You are the wrong buyer if you race on a console. Moza has no PlayStation or Xbox license on any current base and there is no firmware path that will change that.
In use
Sixteen Newton-metres feels like proper torque without crossing into the territory where you start worrying about hand fatigue on long stints. In a GT3 around Spa with sensible in-game force, the base sits in a settled, detailed window the same way the R12 does, except the peaks now have somewhere to go. Move to a Hypercar or a high-downforce open-wheeler at full stiffness and the difference becomes obvious — the loaded steering moments come through clean instead of pinching at the top of the FFB curve.
The simracingcockpit.gg iRacing FFB guide for the R-range has the right starting point: set the in-game wheel force to 16.0 Nm to match the peak, leave linear mode on, and tune from there. That setup is the same shape as the R12 advice with the ceiling moved up — it is not a different process, it is the same process with more headroom.
Thermal management is the second thing you notice on long stints. The R16’s larger motor and chassis run cooler than the R12 under sustained heavy FFB, which matters in iRacing endurance work where the previous-generation R-range bases would occasionally show the start of thermal fade after an hour or more. The V2 revisions tighten this up further over the launch R16.
What to watch out for
Pit House is fine but it is not True Drive. If you want to tune every parameter of every effect by hand and stare at live telemetry while you do it, Simucube’s software is still the deeper tool. Pit House is the more practical tool for everyone else and has matured significantly since the early R-range days.

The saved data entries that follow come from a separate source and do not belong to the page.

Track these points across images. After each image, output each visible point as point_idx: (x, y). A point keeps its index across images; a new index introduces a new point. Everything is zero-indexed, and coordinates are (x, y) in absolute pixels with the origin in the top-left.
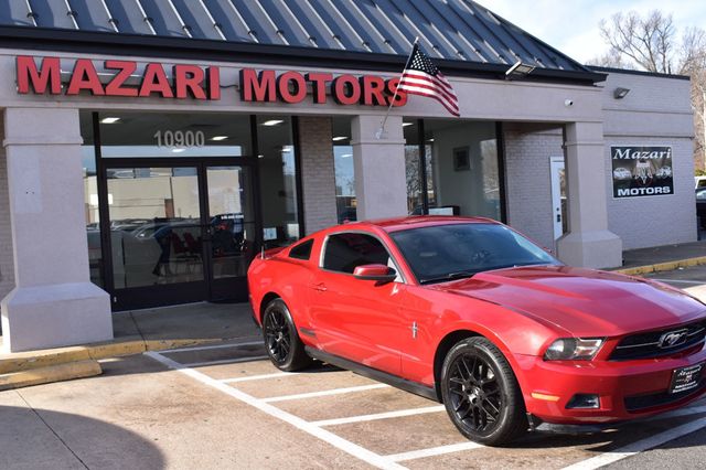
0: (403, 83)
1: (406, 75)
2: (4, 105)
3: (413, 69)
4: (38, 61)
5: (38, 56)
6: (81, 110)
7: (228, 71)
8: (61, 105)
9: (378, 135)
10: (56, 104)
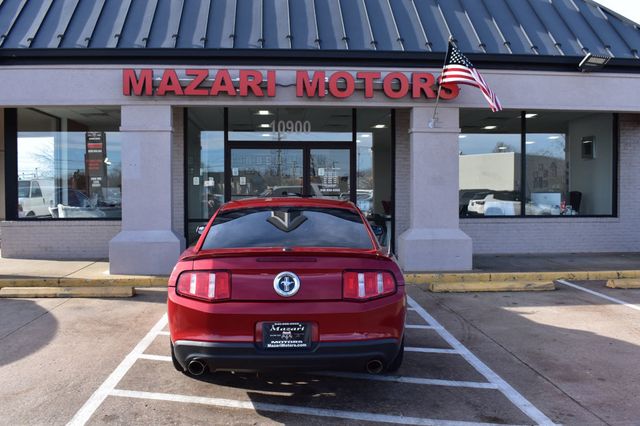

The price-to-spec calculation against the R12 V2 is the second thing. Most drivers do not actually use the extra 4 Nm because most cars do not ask for it, and the value-conscious buyer will be better off saving the difference and putting it into pedals or a proper formula rim. The case for the R16 is the headroom you will use, not the headroom that exists in theory.
Console support is the third. There is none. If anyone in your house wants Gran Turismo or Forza on this base, the answer is no.
Verdict
If you race PC, you live in the Moza ecosystem and you actually use the formula and prototype headroom that 12 Nm bases run out of, the R16 V2 is the right rung on the ladder. The chassis is more substantial than the R12, the thermal behaviour is better on long stints, and every Moza rim and pedal you already own carries straight across.
If your usual diet is GT3 and road cars, save the money and buy the R12 V2 instead. The R16 is not a better base for those cars, it is a base with more ceiling you will not use.
If you race on a console, this base does not exist for you. Buy Fanatec.